A YouTube video campaign going viral this week is drawing attention to a grim reality in some parts of the world that we don't often hear about: child brides.
In the staged clip, a 12-year-old girl is seen wearing a wedding gown and standing on a waterfront boardwalk beside her soon-to-be-husband, a balding, middle-aged man decades older than her. As the pair poses for wedding photos, they draw attention from disgusted strangers in the crowd.
After some adults admonish the man for being a predator, he tells them, "I took the permission from her parents."
In this case, the bride and groom are just actors, and the waterfront wedding is fictional. Yet the video is intended to highlight a situation that's a reality for many young women all over the world.
The video was produced by the organization KAFA ("enough" in Arabic), which aims to put an end to the practice of child marriage in Lebanon.

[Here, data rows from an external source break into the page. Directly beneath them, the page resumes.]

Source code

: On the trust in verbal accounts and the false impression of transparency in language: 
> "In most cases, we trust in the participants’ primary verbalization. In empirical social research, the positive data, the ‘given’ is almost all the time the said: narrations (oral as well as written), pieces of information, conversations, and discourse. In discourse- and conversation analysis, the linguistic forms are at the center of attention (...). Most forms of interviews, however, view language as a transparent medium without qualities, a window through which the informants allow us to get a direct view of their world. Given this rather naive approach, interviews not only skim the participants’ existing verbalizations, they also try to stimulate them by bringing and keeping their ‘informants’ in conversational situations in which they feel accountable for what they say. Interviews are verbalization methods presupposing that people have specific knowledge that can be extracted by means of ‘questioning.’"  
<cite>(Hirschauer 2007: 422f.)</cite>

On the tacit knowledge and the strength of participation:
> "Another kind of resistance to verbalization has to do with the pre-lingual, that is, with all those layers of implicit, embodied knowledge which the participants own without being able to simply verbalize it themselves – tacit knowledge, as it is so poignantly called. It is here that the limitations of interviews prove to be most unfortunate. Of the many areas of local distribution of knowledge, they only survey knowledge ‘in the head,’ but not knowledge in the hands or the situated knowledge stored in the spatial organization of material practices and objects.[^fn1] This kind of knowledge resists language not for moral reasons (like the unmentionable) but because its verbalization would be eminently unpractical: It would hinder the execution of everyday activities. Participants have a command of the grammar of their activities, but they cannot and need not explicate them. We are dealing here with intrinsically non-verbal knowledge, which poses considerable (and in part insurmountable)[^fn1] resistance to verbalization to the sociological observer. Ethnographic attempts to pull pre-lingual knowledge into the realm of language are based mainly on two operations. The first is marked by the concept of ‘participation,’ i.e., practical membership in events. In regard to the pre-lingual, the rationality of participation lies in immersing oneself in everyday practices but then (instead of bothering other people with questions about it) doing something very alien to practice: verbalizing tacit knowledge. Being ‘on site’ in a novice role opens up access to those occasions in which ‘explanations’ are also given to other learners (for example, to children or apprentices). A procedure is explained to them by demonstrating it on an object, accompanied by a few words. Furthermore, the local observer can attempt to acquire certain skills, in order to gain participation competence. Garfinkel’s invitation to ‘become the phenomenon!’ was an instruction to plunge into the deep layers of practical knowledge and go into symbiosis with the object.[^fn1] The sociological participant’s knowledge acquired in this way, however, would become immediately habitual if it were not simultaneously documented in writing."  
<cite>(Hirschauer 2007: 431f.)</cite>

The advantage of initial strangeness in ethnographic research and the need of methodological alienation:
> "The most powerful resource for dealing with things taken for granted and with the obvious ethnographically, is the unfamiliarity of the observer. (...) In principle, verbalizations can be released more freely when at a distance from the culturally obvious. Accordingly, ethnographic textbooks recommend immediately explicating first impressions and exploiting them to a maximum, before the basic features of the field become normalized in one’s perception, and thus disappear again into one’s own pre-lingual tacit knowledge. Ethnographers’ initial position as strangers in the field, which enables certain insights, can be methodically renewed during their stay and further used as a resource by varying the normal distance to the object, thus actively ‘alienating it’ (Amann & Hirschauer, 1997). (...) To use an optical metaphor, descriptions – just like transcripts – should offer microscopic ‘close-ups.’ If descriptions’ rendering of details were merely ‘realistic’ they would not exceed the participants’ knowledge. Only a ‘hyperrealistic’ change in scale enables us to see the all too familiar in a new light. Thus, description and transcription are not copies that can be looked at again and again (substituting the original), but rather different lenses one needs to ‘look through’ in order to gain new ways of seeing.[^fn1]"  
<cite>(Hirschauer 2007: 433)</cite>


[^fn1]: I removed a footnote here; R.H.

According to the United Nations Population Fund, the prospect of being forced to marry a man before the age of 18 is a sad reality for 1 in 3 girls in low- and middle-income countries.
"Each year, nearly 15 million girls, some as young as 8 or 9, are forced into marriage worldwide, many to men who are, like KAFA's fake groom, decades their senior," the organization writes on its website. "If current trends continue, an additional 1.2 billion girls will be forced into child marriage by 2050."

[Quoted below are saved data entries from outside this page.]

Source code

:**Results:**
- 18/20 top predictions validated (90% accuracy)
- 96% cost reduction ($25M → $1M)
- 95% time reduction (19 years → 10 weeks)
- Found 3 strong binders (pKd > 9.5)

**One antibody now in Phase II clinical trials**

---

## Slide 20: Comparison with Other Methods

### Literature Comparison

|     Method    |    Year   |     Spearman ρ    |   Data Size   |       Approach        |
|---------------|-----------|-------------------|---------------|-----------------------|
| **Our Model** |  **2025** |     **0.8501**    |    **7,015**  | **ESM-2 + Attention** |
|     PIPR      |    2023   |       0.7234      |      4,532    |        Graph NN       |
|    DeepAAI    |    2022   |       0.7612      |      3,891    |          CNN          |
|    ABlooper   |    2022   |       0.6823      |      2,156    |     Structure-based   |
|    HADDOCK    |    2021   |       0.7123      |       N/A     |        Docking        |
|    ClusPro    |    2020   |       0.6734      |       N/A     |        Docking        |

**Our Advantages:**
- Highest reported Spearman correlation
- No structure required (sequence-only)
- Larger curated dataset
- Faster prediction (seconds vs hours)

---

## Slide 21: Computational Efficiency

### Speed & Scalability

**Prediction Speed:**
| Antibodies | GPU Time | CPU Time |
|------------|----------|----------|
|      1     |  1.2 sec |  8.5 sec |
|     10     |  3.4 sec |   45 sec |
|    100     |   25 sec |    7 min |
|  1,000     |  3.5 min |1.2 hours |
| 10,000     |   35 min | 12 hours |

In an effort to draw attention to this issue, actress Ashley Judd recently penned an op-ed for the Guardian leading up to Valentine's Day.
"[O]n 14 February, about 37,000 girls will have their bodily integrity and sexual autonomy shattered," the star wrote. "They won't be valentines. They will be child brides. They won't have sweethearts. Many will have adult rapists. They won't have girlish dreams of romance; they will have perpetual hellish trauma."

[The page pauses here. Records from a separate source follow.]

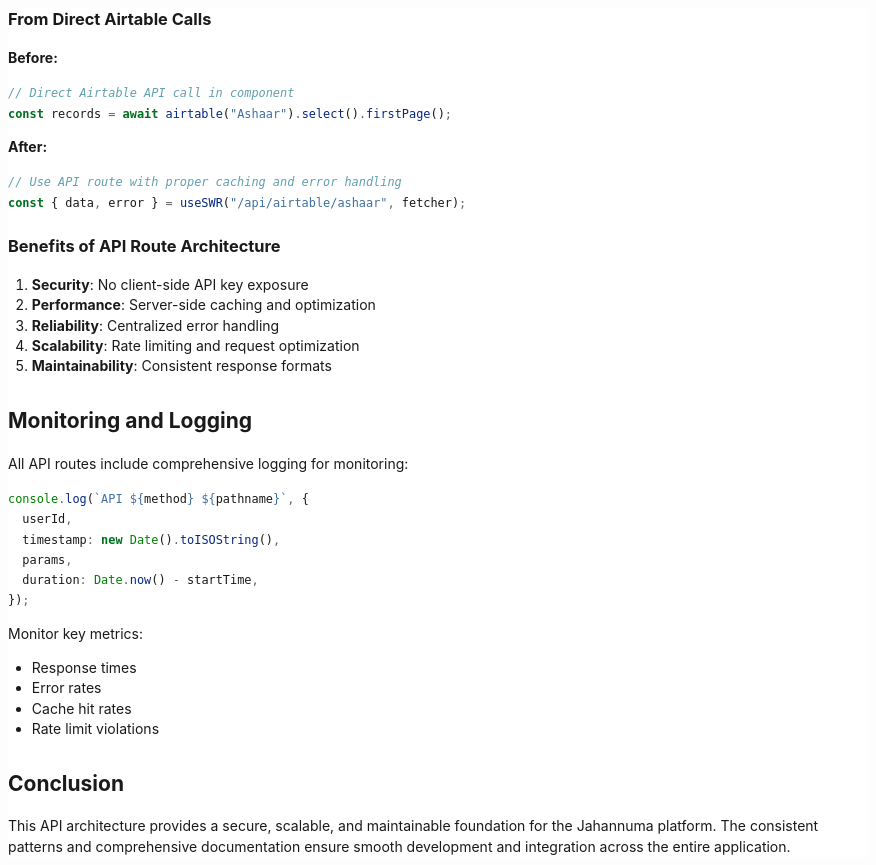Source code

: ### From Direct Airtable Calls

**Before:**

```typescript
// Direct Airtable API call in component
const records = await airtable("Ashaar").select().firstPage();
```

**After:**

```typescript
// Use API route with proper caching and error handling
const { data, error } = useSWR("/api/airtable/ashaar", fetcher);
```

### Benefits of API Route Architecture

1. **Security**: No client-side API key exposure
2. **Performance**: Server-side caching and optimization
3. **Reliability**: Centralized error handling
4. **Scalability**: Rate limiting and request optimization
5. **Maintainability**: Consistent response formats

## Monitoring and Logging

All API routes include comprehensive logging for monitoring:

```typescript
console.log(`API ${method} ${pathname}`, {
  userId,
  timestamp: new Date().toISOString(),
  params,
  duration: Date.now() - startTime,
});
```

Monitor key metrics:

- Response times
- Error rates
- Cache hit rates
- Rate limit violations

## Conclusion

This API architecture provides a secure, scalable, and maintainable foundation for the Jahannuma platform. The consistent patterns and comprehensive documentation ensure smooth development and integration across the entire application.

According to the organization Girls Not Brides, child marriage is a worldwide problem, with millions of child marriages taking place in countries like India, Bangladesh, Nigeria and more. To put an end to child marriage, the organization believes it will require "work across all sectors and at all levels" to "empower girls," "mobilize families and communities," and, of course, implement policy and laws against the troubling practice.